* [TASK DIRECTIONS]:
I'd like the entries reproduced exactly, with the images omitted.

Start of LISTED ENTRIES

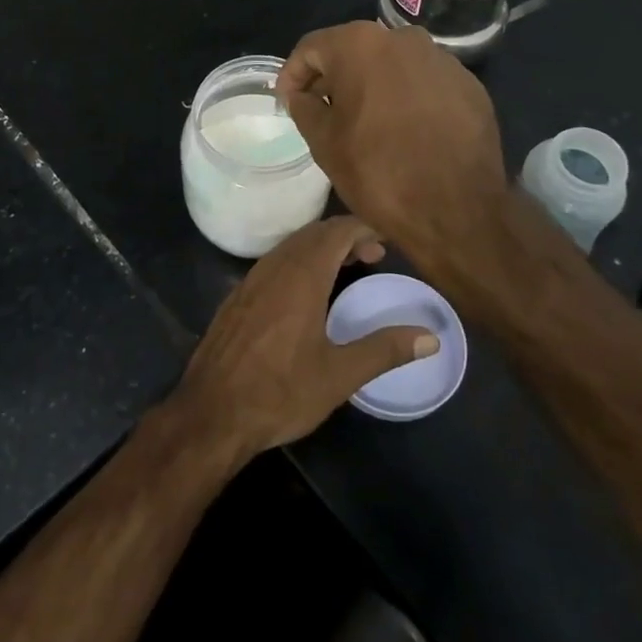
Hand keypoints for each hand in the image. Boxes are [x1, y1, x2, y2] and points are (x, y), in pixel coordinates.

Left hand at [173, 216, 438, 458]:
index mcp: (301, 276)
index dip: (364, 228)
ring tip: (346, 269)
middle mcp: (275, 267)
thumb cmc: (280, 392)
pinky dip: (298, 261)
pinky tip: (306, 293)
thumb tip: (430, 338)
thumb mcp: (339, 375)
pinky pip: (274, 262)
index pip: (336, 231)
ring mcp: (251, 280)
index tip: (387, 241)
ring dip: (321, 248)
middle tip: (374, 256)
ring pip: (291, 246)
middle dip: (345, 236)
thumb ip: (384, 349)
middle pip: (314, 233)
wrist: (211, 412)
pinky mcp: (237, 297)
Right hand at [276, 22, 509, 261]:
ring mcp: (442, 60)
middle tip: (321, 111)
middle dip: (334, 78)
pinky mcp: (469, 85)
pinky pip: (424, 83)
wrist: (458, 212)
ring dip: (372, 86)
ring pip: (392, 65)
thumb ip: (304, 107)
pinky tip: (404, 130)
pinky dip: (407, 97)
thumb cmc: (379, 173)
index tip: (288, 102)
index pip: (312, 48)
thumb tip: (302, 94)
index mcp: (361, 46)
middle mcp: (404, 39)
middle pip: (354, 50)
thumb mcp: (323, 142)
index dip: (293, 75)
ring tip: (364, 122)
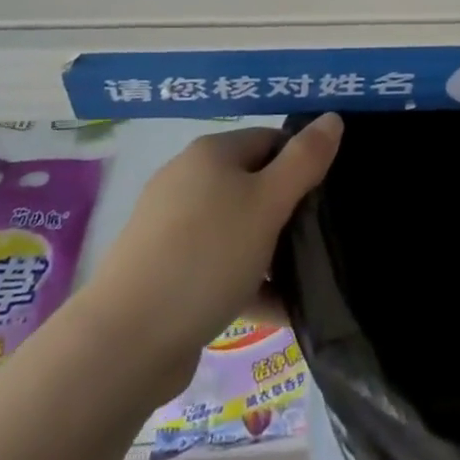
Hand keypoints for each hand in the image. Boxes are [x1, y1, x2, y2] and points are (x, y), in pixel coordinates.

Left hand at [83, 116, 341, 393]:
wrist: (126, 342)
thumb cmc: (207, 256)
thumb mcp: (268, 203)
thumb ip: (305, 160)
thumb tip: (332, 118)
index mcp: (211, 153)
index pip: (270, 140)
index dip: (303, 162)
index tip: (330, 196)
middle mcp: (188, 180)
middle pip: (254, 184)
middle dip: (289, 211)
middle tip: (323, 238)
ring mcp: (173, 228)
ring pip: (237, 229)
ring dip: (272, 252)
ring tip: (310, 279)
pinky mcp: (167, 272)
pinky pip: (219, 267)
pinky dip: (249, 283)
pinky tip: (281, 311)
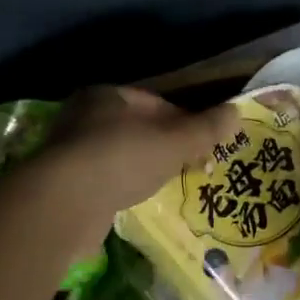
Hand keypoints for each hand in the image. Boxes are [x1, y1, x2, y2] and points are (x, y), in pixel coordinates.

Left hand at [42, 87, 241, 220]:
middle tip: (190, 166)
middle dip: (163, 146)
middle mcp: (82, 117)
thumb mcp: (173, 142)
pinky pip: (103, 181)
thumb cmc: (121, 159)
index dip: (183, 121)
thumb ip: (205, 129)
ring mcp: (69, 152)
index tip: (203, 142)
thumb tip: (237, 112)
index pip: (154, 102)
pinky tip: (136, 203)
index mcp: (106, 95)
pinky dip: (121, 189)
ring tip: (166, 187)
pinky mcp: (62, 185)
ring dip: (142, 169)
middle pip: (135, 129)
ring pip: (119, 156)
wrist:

End of LISTED ENTRIES

* [WRITTEN ANSWER]:
Hand keypoints for each hand in the image. Boxes are [x1, y1, x2, y2] and points are (x, y), in pixel coordinates.

Left hand at [173, 216, 438, 458]:
index mcp: (301, 276)
index dip: (364, 228)
ring tip: (346, 269)
middle mcp: (275, 267)
thumb cmc: (280, 392)
pinky dip: (298, 261)
pinky tip: (306, 293)
thumb tip: (430, 338)
thumb mcp: (339, 375)
pinky pip: (274, 262)
index pip: (336, 231)
ring mcp: (251, 280)
index tip: (387, 241)
ring dip: (321, 248)
middle tip: (374, 256)
ring pip: (291, 246)
middle dip: (345, 236)
thumb ip: (384, 349)
middle pip: (314, 233)
wrist: (211, 412)
pinky mcp: (237, 297)
Right hand at [276, 22, 509, 261]:
ring mcp: (442, 60)
middle tip: (321, 111)
middle dip: (334, 78)
pinky mcp: (469, 85)
pinky pip: (424, 83)
wrist: (458, 212)
ring dip: (372, 86)
ring pip: (392, 65)
thumb ip: (304, 107)
pinky tip: (404, 130)
pinky dip: (407, 97)
thumb cmc: (379, 173)
index tip: (288, 102)
index pip: (312, 48)
thumb tip: (302, 94)
index mcp: (361, 46)
middle mcp: (404, 39)
middle pip: (354, 50)
thumb mcp: (323, 142)
index dip: (293, 75)
ring tip: (364, 122)
Hand keypoints for each hand in the image. Boxes are [x1, y1, x2, y2] and points are (x, y), in pixel coordinates.

Left hand at [83, 116, 341, 393]:
wrist: (126, 342)
thumb cmc: (207, 256)
thumb mcp: (268, 203)
thumb ip: (305, 160)
thumb tip: (332, 118)
index mcp: (211, 153)
index pip: (270, 140)
index dip: (303, 162)
index tip: (330, 196)
middle mcp: (188, 180)
middle pip: (254, 184)
middle dip: (289, 211)
middle tip: (323, 238)
ring mcp: (173, 228)
ring pip: (237, 229)
ring dip: (272, 252)
ring tip: (310, 279)
pinky mcp: (167, 272)
pinky pip: (219, 267)
pinky dip: (249, 283)
pinky tip: (281, 311)
Hand keypoints for each hand in the image. Boxes are [x1, y1, x2, y2] and points are (x, y), in pixel coordinates.

Left hand at [42, 87, 241, 220]:
middle tip: (190, 166)
middle dip: (163, 146)
middle mcp: (82, 117)
thumb mcp: (173, 142)
pinky pip: (103, 181)
thumb cmc: (121, 159)
index dip: (183, 121)
thumb ip: (205, 129)
ring mcp: (69, 152)
index tip: (203, 142)
thumb tip: (237, 112)
index pip: (154, 102)
pinky tip: (136, 203)
index mcp: (106, 95)
pinky dip: (121, 189)
ring tip: (166, 187)
pinky mcp: (62, 185)
ring dip: (142, 169)
middle pip: (135, 129)
ring pip: (119, 156)
wrist:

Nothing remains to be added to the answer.